Ci sono poi le tasse universitarie che oggi in Italia, secondo i dati dell’Ustat, si aggirano in media attorno ai 1.463 euro. Anche in questo caso il Nord risulta più caro: qui si paga in media 1.761. Il tutto si calcola in base all’ISEE ed alcune fasce risultano totalmente e parzialmente esonerate dal pagamento, tuttavia la soglia ISEE entro la quale si può godere di questo sgravo è veramente bassissima (20.000 euro di ISEE).
Il PNRR poneva, nell’aprile 2021, degli obiettivi relativi al diritto allo studio ai quali sarebbe corrisposto un importante investimento: 1,460miliardi di euro. Di questi 500 milioni di euro con l’obiettivo di incrementare importi e numero di borse (300mila borsisti nel 2023 e 336 mila borsisti entro il 2024). Sorpresa sorpresa, nulla è accaduto. Nel 2022-23 sono state coperte circa 250.000 borse con un aumento complessivo in 4 anni di soli 30mila idonei (quando nel 2021-22 erano 5.000).
Ma la borsa di studio (per i pochi fortunati) copre totalmente o sufficientemente i costi complessivi? Prendendo come esempio uno studente fuorisede assegnatario, su una media di CT totali annui di 11.336 euro, la borsa lascia scoperti 4.679 euro.
Come detto, i finanziamenti statali per le università pubbliche non sono minimamente sufficienti. A ciò è negli anni seguito il contributo sempre più importante di fondi di finanziamento privati.
Le Università aprendosi al capitale privato hanno dovuto sottostare in parte alle decisioni dei finanziatori, che hanno imposto criteri di rendimento, performance e trasparenza che hanno ben poco a che fare con quello che dovrebbe essere il compito dell’istruzione e molto più a che fare con i meccanismi di mercato.
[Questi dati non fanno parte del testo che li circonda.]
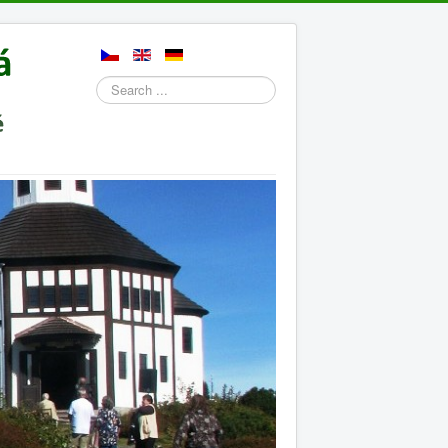
Search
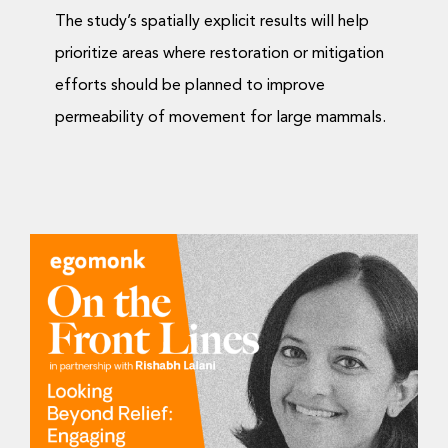
The study’s spatially explicit results will help
prioritize areas where restoration or mitigation
efforts should be planned to improve
permeability of movement for large mammals.
Looking Beyond Relief:
Engaging With Nature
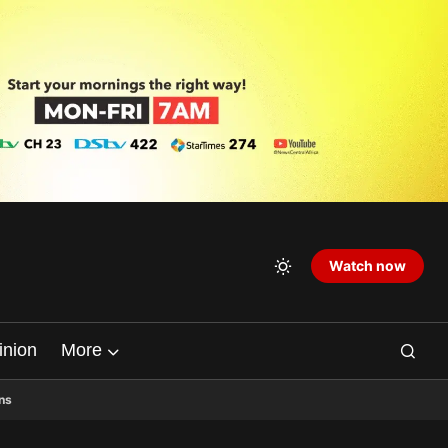
Watch now
inion
More
ns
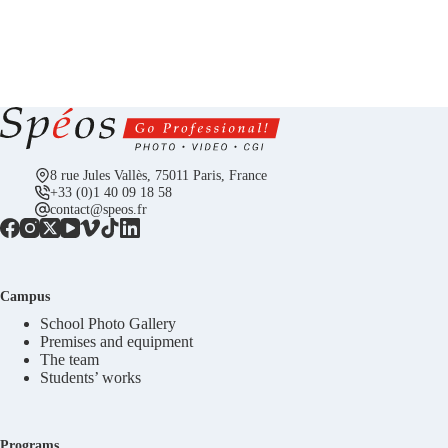
8 rue Jules Vallès, 75011 Paris, France
+33 (0)1 40 09 18 58
contact@speos.fr
Campus
School Photo Gallery
Premises and equipment
The team
Students’ works
Programs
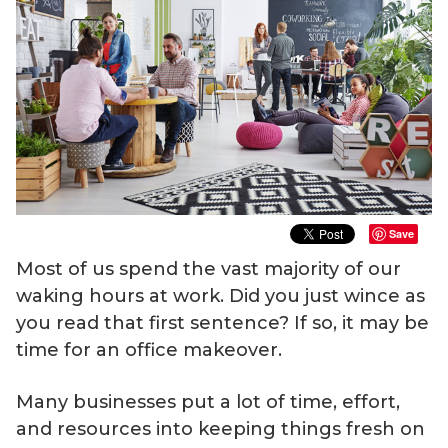
Save
Most of us spend the vast majority of our
waking hours at work. Did you just wince as
you read that first sentence? If so, it may be
time for an office makeover.
Many businesses put a lot of time, effort,
and resources into keeping things fresh on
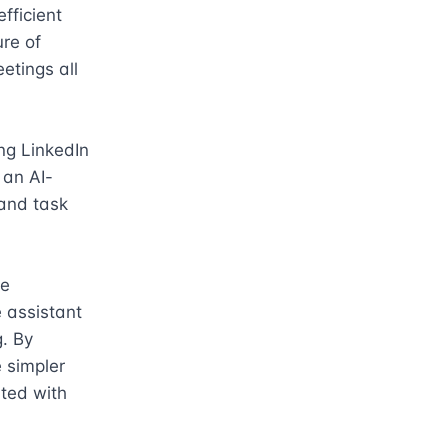
ficient 
e of 
tings all 
ng LinkedIn 
 an AI-
and task 
e 
assistant 
. By 
 simpler 
ted with 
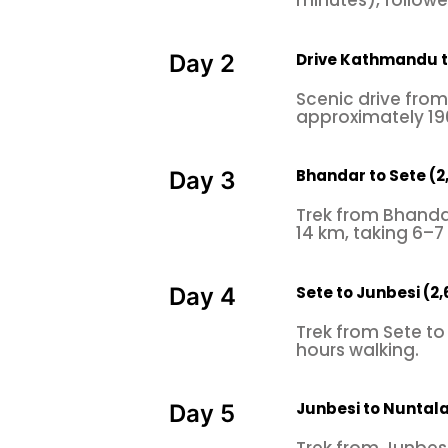
minutes), followed
Drive Kathmandu t
Day 2
Scenic drive fro
approximately 19
Bhandar to Sete (
Day 3
Trek from Bhanda
14 km, taking 6–7
Sete to Junbesi (2
Day 4
Trek from Sete to
hours walking.
Junbesi to Nuntal
Day 5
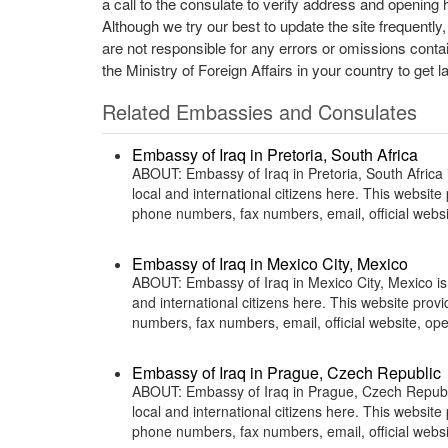
a call to the consulate to verify address and opening 
Although we try our best to update the site frequently
are not responsible for any errors or omissions conta
the Ministry of Foreign Affairs in your country to get l
Related Embassies and Consulates
Embassy of Iraq in Pretoria, South Africa
ABOUT: Embassy of Iraq in Pretoria, South Africa i
local and international citizens here. This websit
phone numbers, fax numbers, email, official web
Embassy of Iraq in Mexico City, Mexico
ABOUT: Embassy of Iraq in Mexico City, Mexico is 
and international citizens here. This website pro
numbers, fax numbers, email, official website, 
Embassy of Iraq in Prague, Czech Republic
ABOUT: Embassy of Iraq in Prague, Czech Republic
local and international citizens here. This websit
phone numbers, fax numbers, email, official web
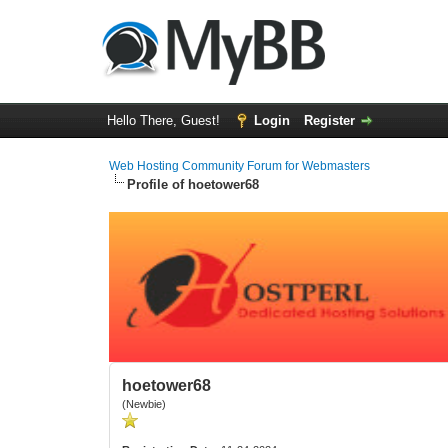
Hello There, Guest!
Login
Register
Web Hosting Community Forum for Webmasters
Profile of hoetower68
hoetower68
(Newbie)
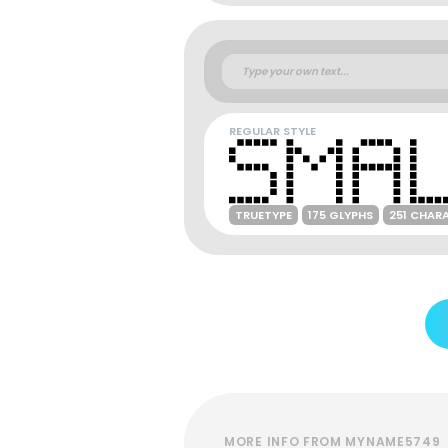
REGULAR STYLE
TRUETYPE
175 GLYPHS
251 CHAR
MORE INFO FROM MYNAME5749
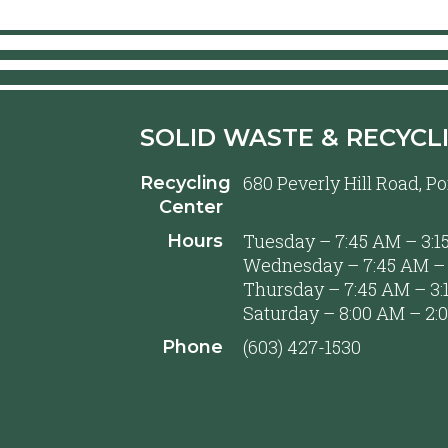
SOLID WASTE & RECYCL
680 Peverly Hill Road, 
Recycling
Center
Tuesday – 7:45 AM – 3:1
Hours
Wednesday – 7:45 AM – 
Thursday – 7:45 AM – 3:
Saturday – 8:00 AM – 2:
(603) 427-1530
Phone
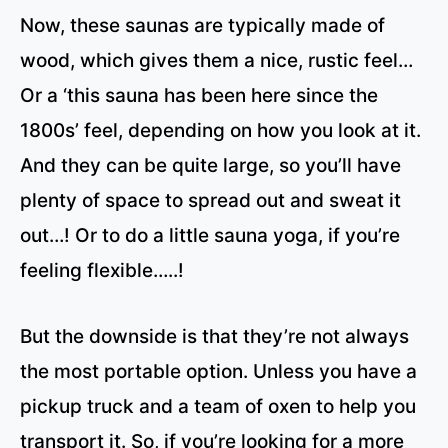
Now, these saunas are typically made of
wood, which gives them a nice, rustic feel…
Or a ‘this sauna has been here since the
1800s’ feel, depending on how you look at it.
And they can be quite large, so you’ll have
plenty of space to spread out and sweat it
out…! Or to do a little sauna yoga, if you’re
feeling flexible…..!
But the downside is that they’re not always
the most portable option. Unless you have a
pickup truck and a team of oxen to help you
transport it. So, if you’re looking for a more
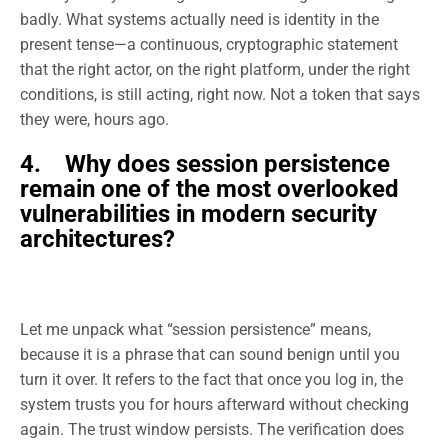
badly. What systems actually need is identity in the
present tense—a continuous, cryptographic statement
that the right actor, on the right platform, under the right
conditions, is still acting, right now. Not a token that says
they were, hours ago.
4. Why does session persistence
remain one of the most overlooked
vulnerabilities in modern security
architectures?
Let me unpack what “session persistence” means,
because it is a phrase that can sound benign until you
turn it over. It refers to the fact that once you log in, the
system trusts you for hours afterward without checking
again. The trust window persists. The verification does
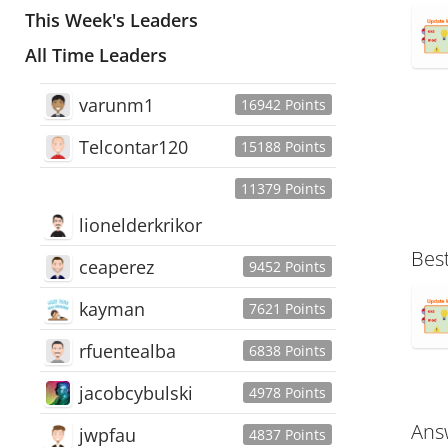
This Week's Leaders
All Time Leaders
varunm1
16942 Points
Telcontar120
15188 Points
11379 Points
lionelderkrikor
Bes
ceaperez
9452 Points
kayman
7621 Points
rfuentealba
6838 Points
jacobcybulski
4978 Points
Ans
jwpfau
4837 Points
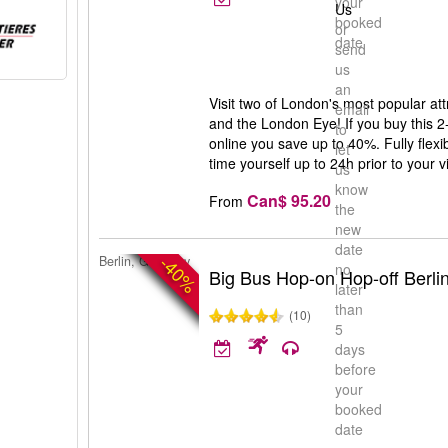
your
Us
booked
or
date
send
us
an
Visit two of London's most popular a
email
and the London Eye! If you buy this
to
online you save up to 40%. Fully flex
let
time yourself up to 24h prior to your vi
us
know
Can$ 95.20
From
the
new
date
-40%
Berlin, Germany
no
Big Bus Hop-on Hop-off Berli
later
than
(10)
5
days
before
your
booked
date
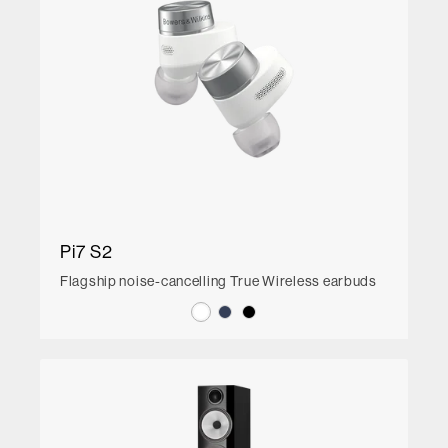
Pi7 S2
Flagship noise-cancelling True Wireless earbuds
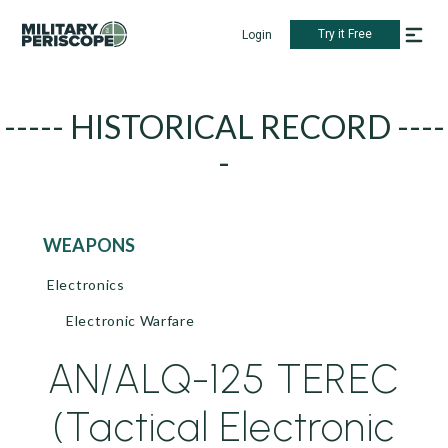
Try it Free
Login
----- HISTORICAL RECORD ----
-
WEAPONS
Electronics
Electronic Warfare
AN/ALQ-125 TEREC
(Tactical Electronic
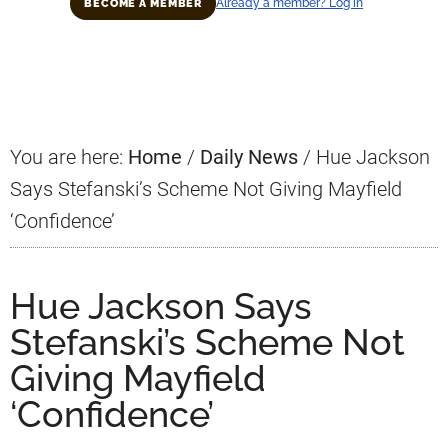
Already a member? Log in
BECOME A MEMBER
Primary
Sidebar
You are here:
Home
/
Daily News
/
Hue Jackson
Says Stefanski’s Scheme Not Giving Mayfield
‘Confidence’
Hue Jackson Says
Stefanski’s Scheme Not
Giving Mayfield
‘Confidence’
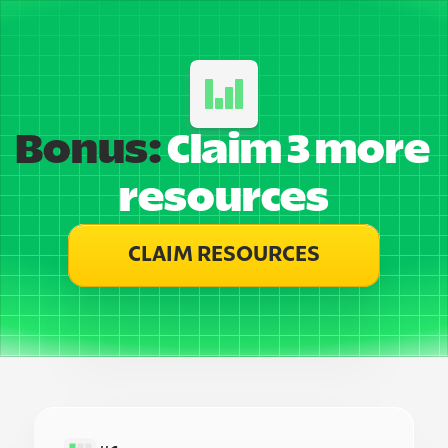
Bonus:
 Claim 3 more 
resources
CLAIM RESOURCES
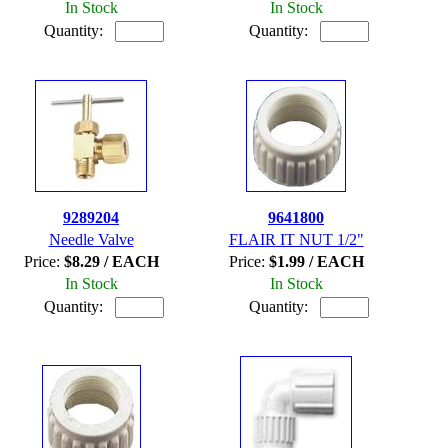
In Stock
In Stock
Quantity:
Quantity:
9289204
9641800
Needle Valve
FLAIR IT NUT 1/2"
Price:
$8.29 / EACH
Price:
$1.99 / EACH
In Stock
In Stock
Quantity:
Quantity:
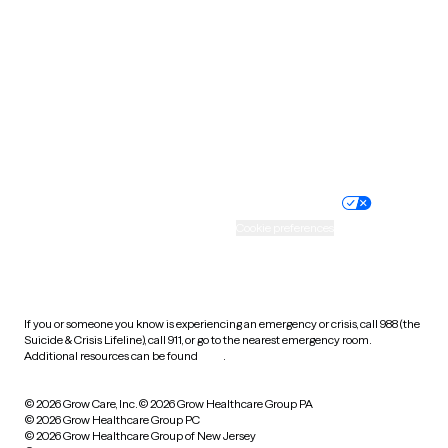
Utah
Vermont
Virginia
Washington
West Virginia
Wisconsin
Wyoming
Website privacy policy
Terms of service
Nondiscrimination policy
Informed consent
Practice policy
Your privacy choices
Accessibility
Cookie preferences
HIPAA notice of privacy
practices
If you or someone you know is experiencing an emergency or crisis, call 988 (the
Suicide & Crisis Lifeline), call 911, or go to the nearest emergency room.
Additional resources can be found
here
.
© 2026 Grow Care, Inc.
© 2026 Grow Healthcare Group PA
© 2026 Grow Healthcare Group PC
© 2026 Grow Healthcare Group of New Jersey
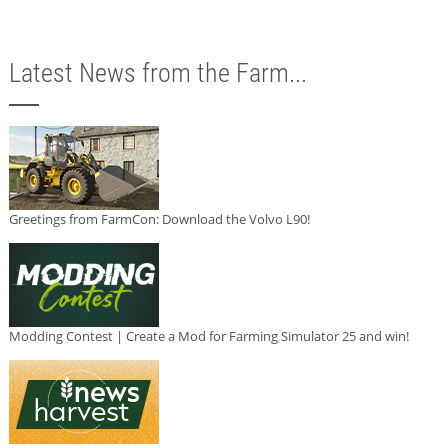
Latest News from the Farm...
Greetings from FarmCon: Download the Volvo L90!
Modding Contest | Create a Mod for Farming Simulator 25 and win!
Le prospettive nell’arco di qualche anno sono ben chiare ed inevitabili. Le Università diverranno vere e proprie aziende totalmente in mano a privati (con la scomparsa conseguente di facoltà che non vendono come per esempio Lettere, Filosofia…) ed il diritto allo studio sarà appannaggio di pochi benestanti prevalentemente risiedenti al Nord. Potrebbe addirittura iniziare a farsi strada il meccanismo di prestiti bancari tanto utilizzato in America (che porterebbe molti studenti a dover poi vivere per saldare quel debito universitario che avrebbe dovuto garantirgli un futuro migliore anche sul piano economico).